What women look for in investing platforms
The FinanceBuzz survey found some interesting things about what women look for in investing platforms and brokerages. For women, the top features include:
- Types of investment accounts offered
- Low management fees and/or expense ratios
- An easy-to-use app
- Great customer service
- Availability of human advisors
Men — although interested in types of accounts, management fees, an easy-to-use app, and customer service — emphasized commission-free trades when shopping for an investment firm, and they didn’t cite human investment advisors as one of their top five features.
This likely speaks to the low confidence level women have with investing, and their desire to learn from others and get human help or investment advice if needed.
How women can get started investing
Now more than ever it’s important for women to start investing and close the gap with men. There are some simple ways to start investing — even if you don’t have a lot of money.
- Take advantage of an employer match. If your company offers an employer match on your 401(k), take advantage of that to boost your tax-advantaged retirement contributions.
- Open a retirement account for the self-employed. If you have your own business, open a retirement account. Many brokers can help you open an IRA or SEP IRA and invest for the future.

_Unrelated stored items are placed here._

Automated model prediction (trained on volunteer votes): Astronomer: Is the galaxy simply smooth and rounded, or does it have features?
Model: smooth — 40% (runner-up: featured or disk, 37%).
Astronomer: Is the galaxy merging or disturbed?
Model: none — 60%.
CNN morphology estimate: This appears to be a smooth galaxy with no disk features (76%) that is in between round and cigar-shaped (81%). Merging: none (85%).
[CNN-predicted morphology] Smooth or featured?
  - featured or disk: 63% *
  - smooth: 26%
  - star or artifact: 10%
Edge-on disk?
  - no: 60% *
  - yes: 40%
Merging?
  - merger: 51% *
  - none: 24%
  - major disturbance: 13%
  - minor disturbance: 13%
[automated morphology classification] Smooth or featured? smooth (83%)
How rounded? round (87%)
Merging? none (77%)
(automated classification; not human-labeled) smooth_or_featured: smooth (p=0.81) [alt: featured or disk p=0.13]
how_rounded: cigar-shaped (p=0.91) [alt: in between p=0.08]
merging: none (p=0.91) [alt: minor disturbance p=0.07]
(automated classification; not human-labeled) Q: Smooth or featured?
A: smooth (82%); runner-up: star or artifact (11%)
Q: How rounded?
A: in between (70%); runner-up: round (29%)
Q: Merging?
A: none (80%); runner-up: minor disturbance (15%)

- Consider using a robo-advisor. With a robo-advisor, you can start investing without the need for confidence in stock picking. Robo-advisors offer a low barrier to entry for beginning investors and provide an opportunity to potentially grow your wealth while you learn more about investing and increase your confidence.
- Consider Ellevest. Founded by Sallie Krawcheck, Ellevest offers financial services and money management help aimed at those who identify as women and others who might face gaps when it comes to income and investing. With Ellevest, you can create a plan that takes into account systemic disadvantages so you can overcome them.

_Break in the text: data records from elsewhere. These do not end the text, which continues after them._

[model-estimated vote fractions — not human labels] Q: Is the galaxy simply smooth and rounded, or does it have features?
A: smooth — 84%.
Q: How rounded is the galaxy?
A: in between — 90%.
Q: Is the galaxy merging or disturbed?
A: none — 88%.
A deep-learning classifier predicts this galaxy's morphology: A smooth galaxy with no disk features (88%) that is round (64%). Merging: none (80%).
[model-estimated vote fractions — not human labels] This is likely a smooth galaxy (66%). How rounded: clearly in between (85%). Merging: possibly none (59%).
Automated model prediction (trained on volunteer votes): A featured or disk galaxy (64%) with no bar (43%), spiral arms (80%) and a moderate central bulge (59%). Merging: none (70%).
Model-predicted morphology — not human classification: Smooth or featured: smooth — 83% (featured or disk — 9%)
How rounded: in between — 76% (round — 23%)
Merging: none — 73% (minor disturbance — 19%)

- Hire a financial planner. If you’re not sure where to start when it comes to your personal finances, hiring a professional could help you create a financial plan, Consider speaking with a financial advisor so you can move forward in a way that could help you achieve your financial goals.
FAQs
Is Ellevest a good investment?
Depending on your goals and situation, Ellevest could be a good choice to help you invest. Ellevest is designed to help individuals who identify as women make the most of their investment portfolio, based on the reality of their personal finance situation.
Where should a beginner start investing?
Beginners should consider their individual needs and situation as they start investing. Some of the easiest ways to start investing include participating in your employer’s retirement plan, signing up with one of the best robo-advisors, and setting aside a consistent amount each month.
What’s the best way to learn more about investing?
There are many different resources to use, based on your style of learning. You can look online, read books, work with a financial professional, or even learn just by doing. Think about your situation and choose a combination of strategies that work best for you.
Bottom line
Systematic and social realities can make it harder for women to build wealth over time. By learning about the stock market and other financial markets, and being consistent about investing money as early as possible, women can increase the chance they will overcome these barriers. This could improve the outlook of their financial future and their overall chances of achieving financial security later in life.